Senior Intelligence Bureau officer Safi Rizvi stated this in his presentation before the CTC without mentioning Pakistan: "The FATF grey-listing of a troublesome jurisdiction and UN designation of Lashkar-e-Taiba [in 2005] and Jaish-e-Mohammed [in 2001] as well as nine individuals focused on India have been able to create an impact by reducing attacks on hard targets in Kashmir, reducing terror bases across the border, open raising of funds and open terror activity.

He especially referred to India having "a window of relative quiet" because to Pakistan being listed by the FATF.

"Over the past ten years, the FATF has shown to be a highly effective mechanism for putting these same [UN] designations into practise. While there were intelligence-led counterterrorism operations, Balakot airstrikes [after the Pulwama attack in 2019], and the withdrawal of Article 370 from Kashmir, which moved the terror infrastructure in a difficult jurisdiction [Pakistan]

"By the middle of 2018, there were 600 terror bases across the border, a 75% decrease from the time the country was listed by the FATF. This, in our opinion, is the most significant achievement, and in light of it, the counterterrorism community ought to examine the efficacy of designations more closely.

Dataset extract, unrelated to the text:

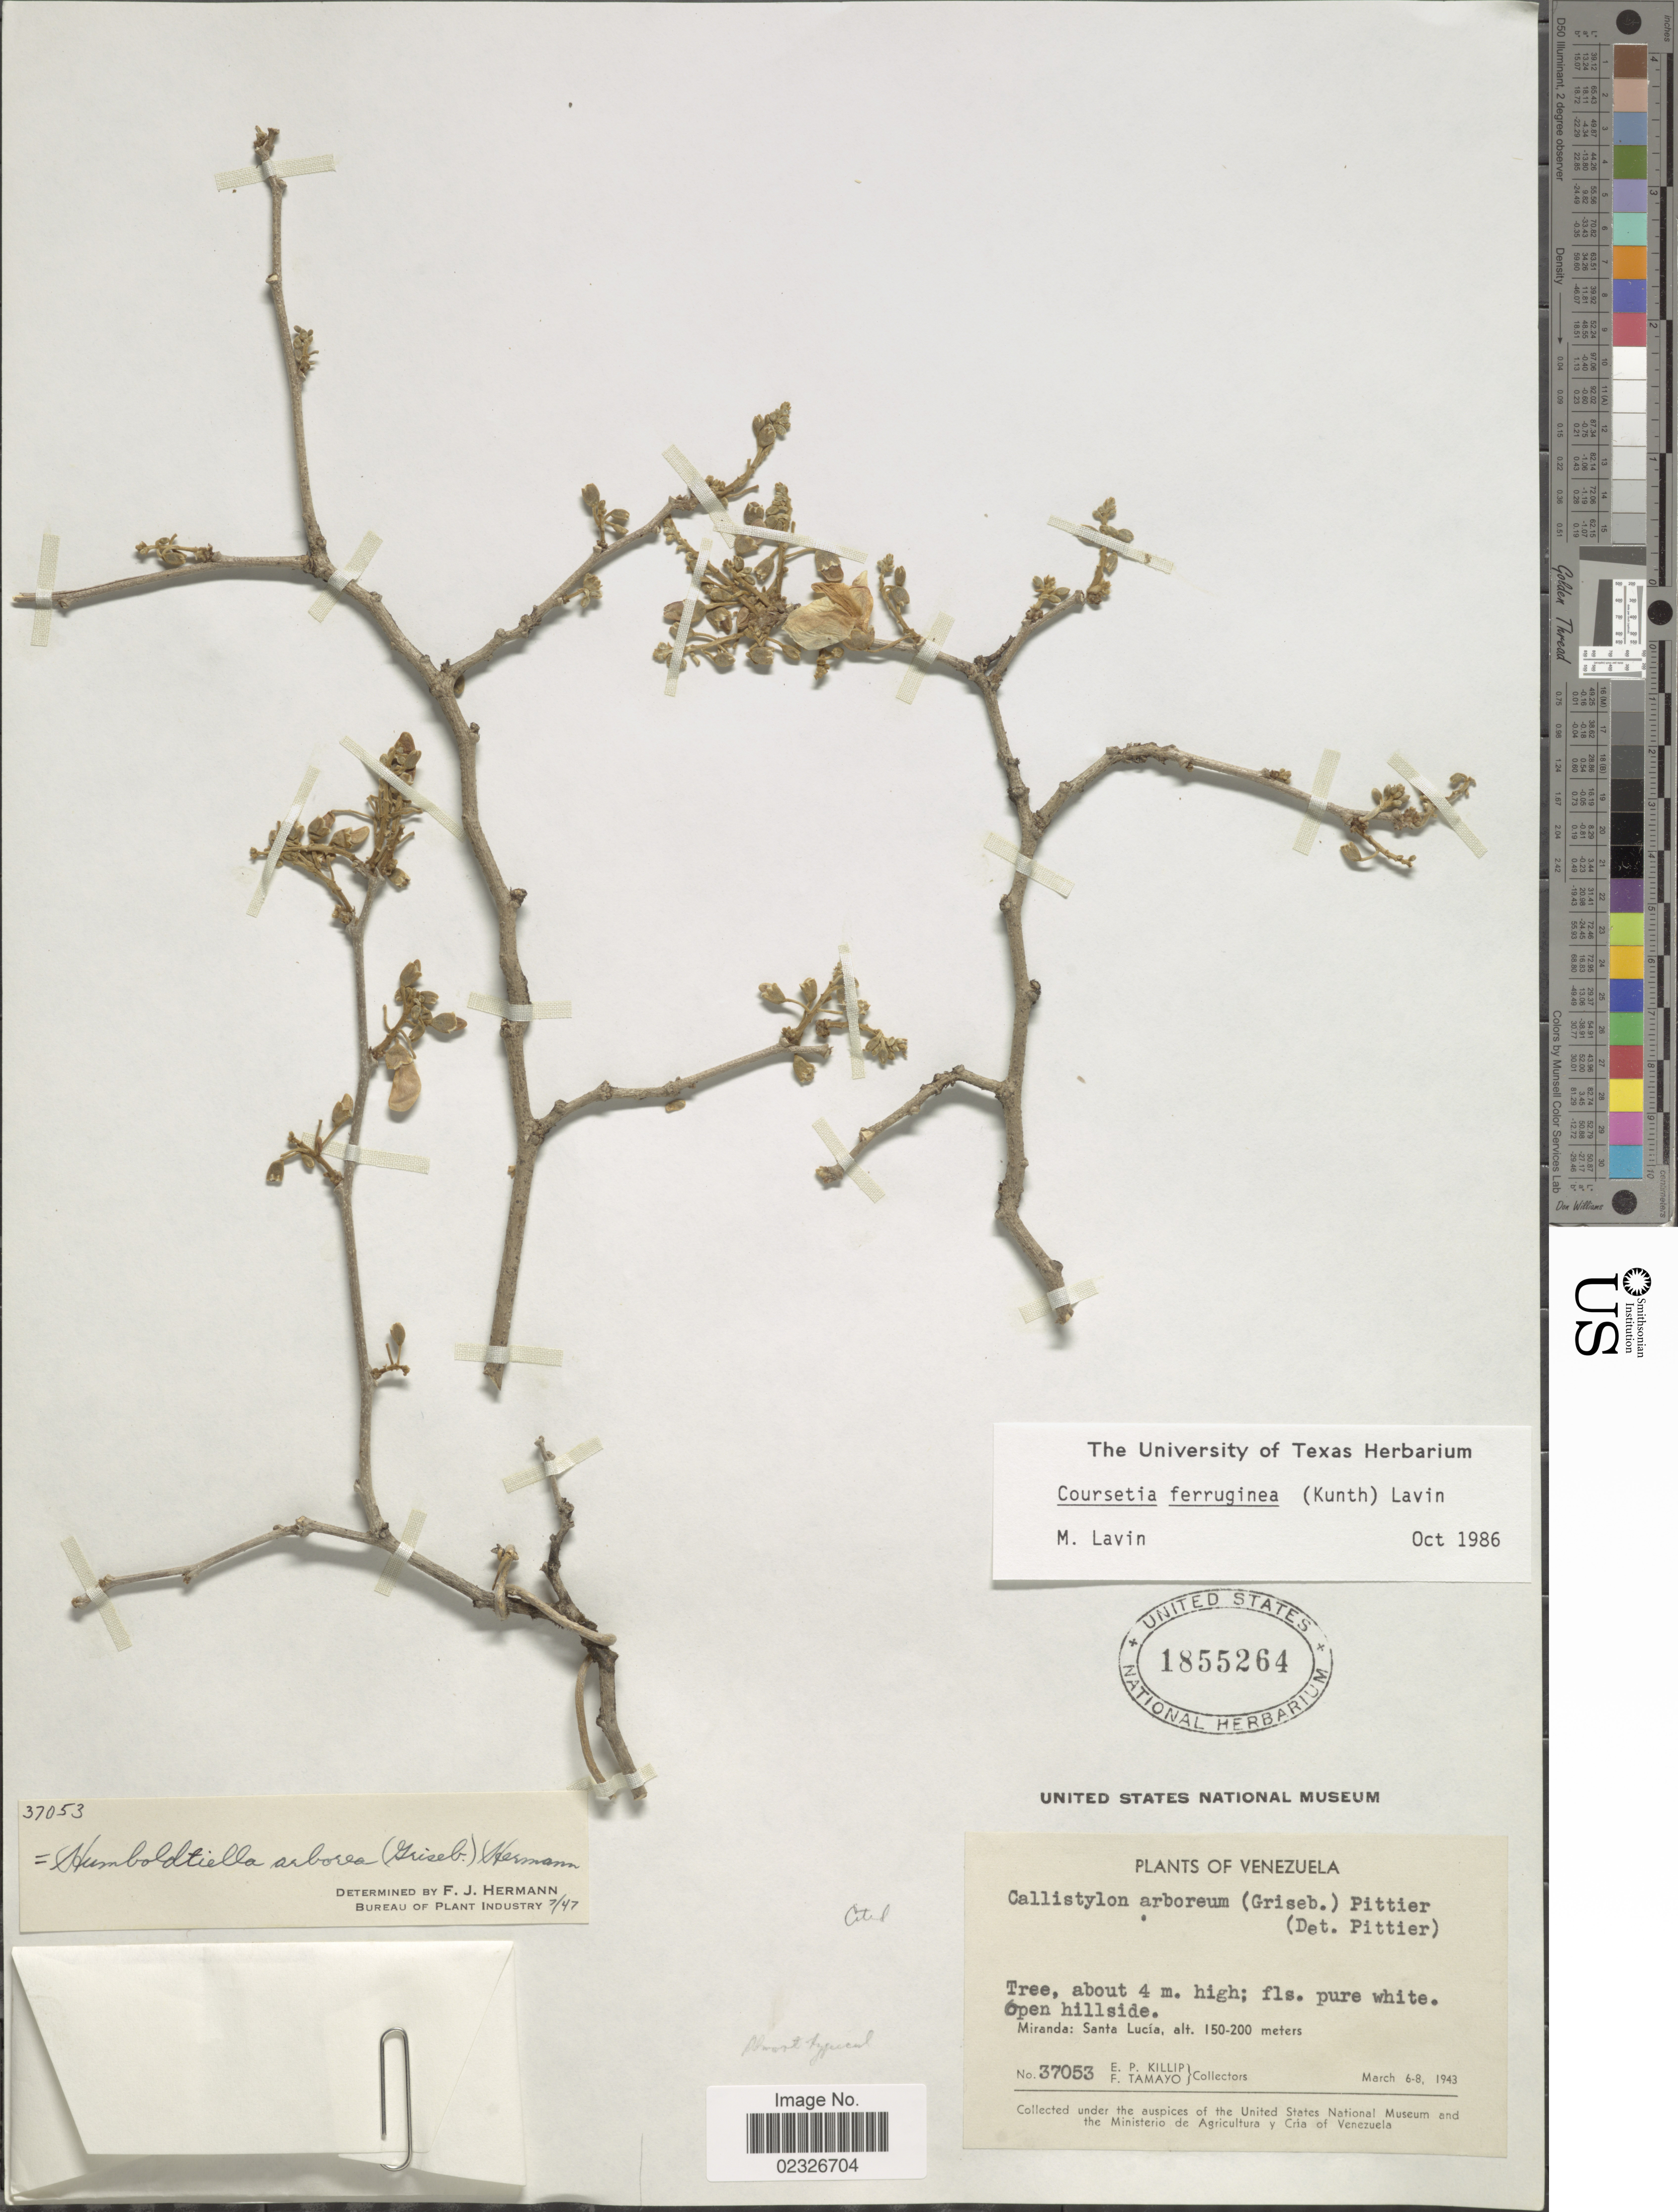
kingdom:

He did, however, voice concern that India has already seen a surge in terrorist activity as a result of Pakistan's removal on the grey list. "Things have started to regress ever since speculations about the end of Pakistan's grey listing began. We anticipate more scalable strikes on hard targets, considerably more difficulties, and a 50% increase in terror bases, according to Rizvi.

The officer meant well-defended government buildings and military bases in Kashmir when he said "hard targets."

The Mumbai attackers were trained in Muzaffarabad between June and August 2008, according to Pankaj Thakur, joint secretary for the home ministry, who also claimed that LeT leader Hafiz Saeed and operations commander Zakiur Rehman Lakhvi gave them motivating lectures.

The attackers also received two months of training in hostage-taking techniques at Muridke, close to Lahore. They got maritime instruction, including GPS-based navigation, in September 2008. The attackers used VoIP phones to stay in close contact with their LeT handlers as they were inside Mumbai. An ISI official who exclusively went by the name Major Iqbal was one of the main conspirators, according to Thakur.

In the tape of Sajid Mir, which Thakur played, the LeT agent in charge of monitoring the targets in Mumbai is heard issuing orders to terrorists who were present at Chabad House. A motion to censure Mir before the UN Security Council, he claimed, was on hold.